Preserved Vegetables with Duck (梅菜鸭)

This is another comfort dish for me. Coming from a family that was not extremely rich, my mother would think of innovative ways to cook leftovers so that they would not go to waste. During festivities, we would often have a whole duck, either roasted or braised. However, as there was a significant portion of the duck that was bony, there would often be leftovers of pieces of duck with lots of bones and little meat attached to it. One of the favourite dishes that my mum would cook for us the next day would be the preserved vegetable with the leftover duck. Usually, she would do a large enough portion that it can be eaten over three days, as the taste is usually best after the second day.
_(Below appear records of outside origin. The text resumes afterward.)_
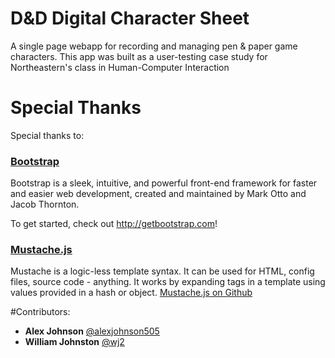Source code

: D&D Digital Character Sheet
==============

A single page webapp for recording and managing pen & paper game characters. This app was built as a user-testing case study for Northeastern's class in Human-Computer Interaction

# Special Thanks
Special thanks to:

### [Bootstrap](https://github.com/twbs/bootstrap/)

Bootstrap is a sleek, intuitive, and powerful front-end framework for faster and easier web development, created and maintained by Mark Otto and Jacob Thornton.

To get started, check out http://getbootstrap.com!

### [Mustache.js](http://mustache.github.io)

Mustache is a logic-less template syntax. It can be used for HTML, config files, source code - anything. It works by expanding tags in a template using values provided in a hash or object.
[Mustache.js on Github](https://github.com/janl/mustache.js)

#Contributors:

* __Alex Johnson__ [@alexjohnson505](https://github.com/alexjohnson505)
* __William Johnston__ [@wj2](https://github.com/wj2)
Now, although I am better to do, I still cook this dish whenever we have roast duck when we eat out. I would request for whatever is left, if there is any, to be packed back for me to make the dish the next day. Though not very nutritious, I found that the preserved vegetables fibrous and would often encourage bowel movements the next day.

The secret to the complexity in taste for the dish which my mother swears by is to use a mixture of both the salted and sweet preserved mixture. This is a great dish with steaming rice and also Teochew porridge, though it is more a Hakka dish.




Recipe:

1 portion of leftovers from 1 roast or braised duck (usually comes up to about ¼ or a duck)
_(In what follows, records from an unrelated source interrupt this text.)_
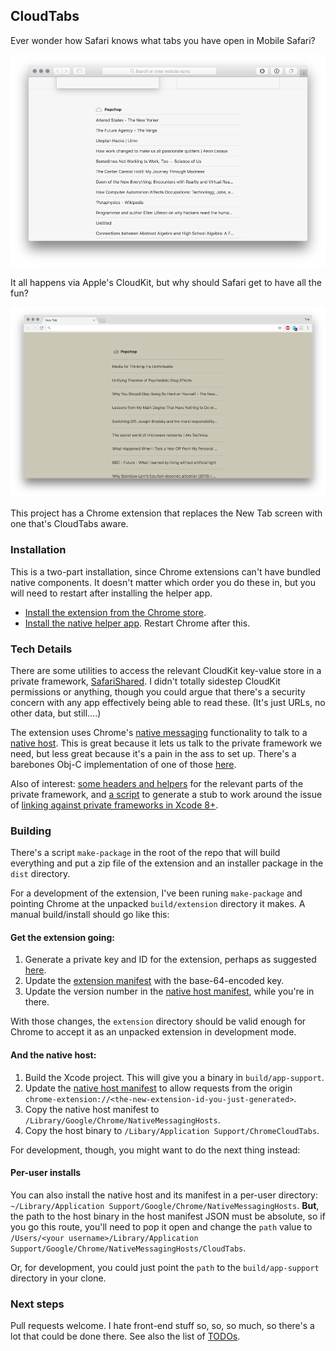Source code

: ## CloudTabs

Ever wonder how Safari knows what tabs you have open in Mobile Safari?

![Safari cloudtabs screenshot](safari.png)

It all happens via Apple's CloudKit, but why should Safari get to have all the fun?

![Chrome cloudtabs screenshot](chrome.png)

This project has a Chrome extension that replaces the New Tab screen with one that's CloudTabs aware.

### Installation

This is a two-part installation, since Chrome extensions can't have bundled native components. It doesn't matter which order you do these in, but you will need to restart after installing the helper app.

* [Install the extension from the Chrome store](https://chrome.google.com/webstore/detail/lnaededecanoipjemdaffkkhlfbdlpan).
* [Install the native helper app](https://github.com/misterfifths/CloudTabs/releases/latest). Restart Chrome after this.

### Tech Details

There are some utilities to access the relevant CloudKit key-value store in a private framework, [SafariShared](http://developer.limneos.net/?ios=11.1.2&framework=SafariShared.framework). I didn't totally sidestep CloudKit permissions or anything, though you could argue that there's a security concern with any app effectively being able to read these. (It's just URLs, no other data, but still....)

The extension uses Chrome's [native messaging](https://developer.chrome.com/extensions/nativeMessaging) functionality to talk to a [native host](CloudTabs). This is great because it lets us talk to the private framework we need, but less great because it's a pain in the ass to set up. There's a barebones Obj-C implementation of one of those [here](CloudTabs/SynchronousNativeHost.h).

Also of interest: [some headers and helpers](CloudTabs/SafariShared) for the relevant parts of the private framework, and [a script](make-framework-stub) to generate a stub to work around the issue of [linking against private frameworks in Xcode 8+](https://stackoverflow.com/questions/43962260/how-to-import-a-private-framework-in-xcode-8-3-without-getting-undefined-symbol).


### Building

There's a script `make-package` in the root of the repo that will build everything and put a zip file of the extension and an installer package in the `dist` directory.

For a development of the extension, I've been runing `make-package` and pointing Chrome at the unpacked `build/extension` directory it makes. A manual build/install should go like this:

#### Get the extension going:

1. Generate a private key and ID for the extension, perhaps as suggested [here](https://stackoverflow.com/questions/37317779/making-a-unique-extension-id-and-key-for-chrome-extension).
2. Update the [extension manifest](extension/manifest.json) with the base-64-encoded key.
3. Update the version number in the [native host manifest](com.github.misterfifths.cloudtabs_host.json), while you're in there.

With those changes, the `extension` directory should be valid enough for Chrome to accept it as an unpacked extension in development mode.

#### And the native host:

1. Build the Xcode project. This will give you a binary in `build/app-support`.
2. Update the [native host manifest](com.github.misterfifths.cloudtabs_host.json) to allow requests from the origin `chrome-extension://<the-new-extension-id-you-just-generated>`.
3. Copy the native host manifest to `/Library/Google/Chrome/NativeMessagingHosts`.
4. Copy the host binary to `/Libary/Application Support/ChromeCloudTabs`.

For development, though, you might want to do the next thing instead:


#### Per-user installs

You can also install the native host and its manifest in a per-user directory: `~/Library/Application Support/Google/Chrome/NativeMessagingHosts`. **But**, the path to the host binary in the host manifest JSON must be absolute, so if you go this route, you'll need to pop it open and change the `path` value to `/Users/<your username>/Library/Application Support/Google/Chrome/NativeMessagingHosts/CloudTabs`.

Or, for development, you could just point the `path` to the `build/app-support` directory in your clone.


### Next steps

Pull requests welcome. I hate front-end stuff so, so, so much, so there's a lot that could be done there. See also the list of [TODOs](TODO.md).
300 g of salted preserved vegetable (咸梅菜)

300 g of sweet preserved vegetable (甜梅菜)

1 whole clove of garlic (about 8 segments)
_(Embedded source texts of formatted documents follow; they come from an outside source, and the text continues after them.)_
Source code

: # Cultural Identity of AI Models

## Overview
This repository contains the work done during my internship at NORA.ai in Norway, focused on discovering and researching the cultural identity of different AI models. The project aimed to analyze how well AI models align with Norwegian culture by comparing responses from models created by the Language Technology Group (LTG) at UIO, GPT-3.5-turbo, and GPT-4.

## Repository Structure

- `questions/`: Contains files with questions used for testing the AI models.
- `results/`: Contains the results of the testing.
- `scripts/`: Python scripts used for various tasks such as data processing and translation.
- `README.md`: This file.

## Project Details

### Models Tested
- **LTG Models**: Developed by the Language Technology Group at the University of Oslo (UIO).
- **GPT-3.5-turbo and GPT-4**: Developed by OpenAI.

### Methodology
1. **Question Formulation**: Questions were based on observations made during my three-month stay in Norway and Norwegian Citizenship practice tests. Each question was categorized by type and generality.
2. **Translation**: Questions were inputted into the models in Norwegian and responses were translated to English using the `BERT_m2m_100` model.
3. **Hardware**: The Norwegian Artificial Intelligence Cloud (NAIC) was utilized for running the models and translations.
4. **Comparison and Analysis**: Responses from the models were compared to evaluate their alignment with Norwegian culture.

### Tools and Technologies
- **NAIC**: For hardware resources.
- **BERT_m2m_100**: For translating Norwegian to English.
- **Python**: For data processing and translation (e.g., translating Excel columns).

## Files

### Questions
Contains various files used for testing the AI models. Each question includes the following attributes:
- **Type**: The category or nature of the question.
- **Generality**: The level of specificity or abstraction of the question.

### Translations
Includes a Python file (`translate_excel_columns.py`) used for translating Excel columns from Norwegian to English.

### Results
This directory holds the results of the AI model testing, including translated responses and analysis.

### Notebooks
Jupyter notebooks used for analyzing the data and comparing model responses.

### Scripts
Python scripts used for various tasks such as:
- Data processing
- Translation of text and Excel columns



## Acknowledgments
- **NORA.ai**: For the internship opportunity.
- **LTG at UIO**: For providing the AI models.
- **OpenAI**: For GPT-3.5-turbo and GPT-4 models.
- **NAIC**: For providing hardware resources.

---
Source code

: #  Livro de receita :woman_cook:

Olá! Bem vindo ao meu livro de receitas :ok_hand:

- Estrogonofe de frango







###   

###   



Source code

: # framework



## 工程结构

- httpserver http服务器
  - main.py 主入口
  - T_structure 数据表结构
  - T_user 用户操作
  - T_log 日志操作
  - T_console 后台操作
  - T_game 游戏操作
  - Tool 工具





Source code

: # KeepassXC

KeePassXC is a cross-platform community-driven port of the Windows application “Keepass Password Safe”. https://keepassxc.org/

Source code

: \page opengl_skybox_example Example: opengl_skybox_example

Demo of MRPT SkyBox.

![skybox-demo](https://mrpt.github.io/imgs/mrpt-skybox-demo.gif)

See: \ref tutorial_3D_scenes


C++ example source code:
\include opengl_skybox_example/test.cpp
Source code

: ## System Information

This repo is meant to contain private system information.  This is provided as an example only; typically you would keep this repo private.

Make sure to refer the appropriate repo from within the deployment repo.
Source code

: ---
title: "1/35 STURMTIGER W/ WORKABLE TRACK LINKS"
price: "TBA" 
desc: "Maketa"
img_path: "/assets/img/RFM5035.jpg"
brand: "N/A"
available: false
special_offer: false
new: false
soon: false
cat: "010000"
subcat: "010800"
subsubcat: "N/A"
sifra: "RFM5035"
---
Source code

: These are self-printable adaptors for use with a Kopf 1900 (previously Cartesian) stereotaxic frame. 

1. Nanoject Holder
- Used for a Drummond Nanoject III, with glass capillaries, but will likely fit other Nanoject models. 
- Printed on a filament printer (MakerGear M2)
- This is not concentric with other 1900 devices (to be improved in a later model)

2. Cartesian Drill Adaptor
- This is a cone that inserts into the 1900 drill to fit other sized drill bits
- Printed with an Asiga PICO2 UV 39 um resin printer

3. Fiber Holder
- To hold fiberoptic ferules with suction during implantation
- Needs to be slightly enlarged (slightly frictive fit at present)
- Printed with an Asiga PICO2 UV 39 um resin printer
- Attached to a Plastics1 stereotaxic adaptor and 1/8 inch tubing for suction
1 tbsp of (sunflower) cooking oil

2 tbsp of dark soya sauce

1 pinch of sea salt (optional)

1 tbsp of sugar

water


Method:
Wash the preserved vegetables well especially between the stems at the ends close to the roots to remove the excess salt and grime. Soak the bundles of preserved vegetables in water and change the water a few times in a large basin, till the water becomes clear.

Drain the water from the soaked preserved vegetables. Squeeze the excess water with your hands. Cut the vegetables into bite size (approx. 0.5 cm in length).  Discard the ends which are more fibrous and difficult to cut through.  Place the cut vegetables in a strainer to wash over running water. Squeeze the excess water from the cut preserved vegetables and set aside.


Flatten the segments of garlic with the back of a cleaver. Remove excess skin that comes off if necessary.

There is little to prepare for the duck, just pick out the smaller pieces of bone if there are any.




Heat the wok with the oil and stir fry the garlic till fragrant.








Add in the roasted duck into the wok mix well.

Add in the cut preserved vegetables and mix well. Drizzle in the dark soya sauce and sprinkle in a pinch of sea salt. Also add about 1 tbsp of sugar in. Mix well.

Add water into the mixture till it covers about ¾ of depth of the mixture. Mix well and let it boil, then lower the flame.

Cover the wok and let the mixture cook about 30 min over low flame. Alternatively, you can transfer the mixture to a slow cooker to let it cook for at least 4 hours.

Serve on a serving dish when the dish is ready. The dish can be eaten over three days. Just remember to heat the mixture every night and also heat it up before every meal. (The mixture should be heated till it is bubbly hot and maintained at that for at least 3 minutes.)

Note:  You can do the same dish, if you have leftover roast or braised pork.  Or if you simply have craving for the dish, which I occasionally do, I just use belly pork cut to about 1/2 inch thick to substitute the leftover pork or duck.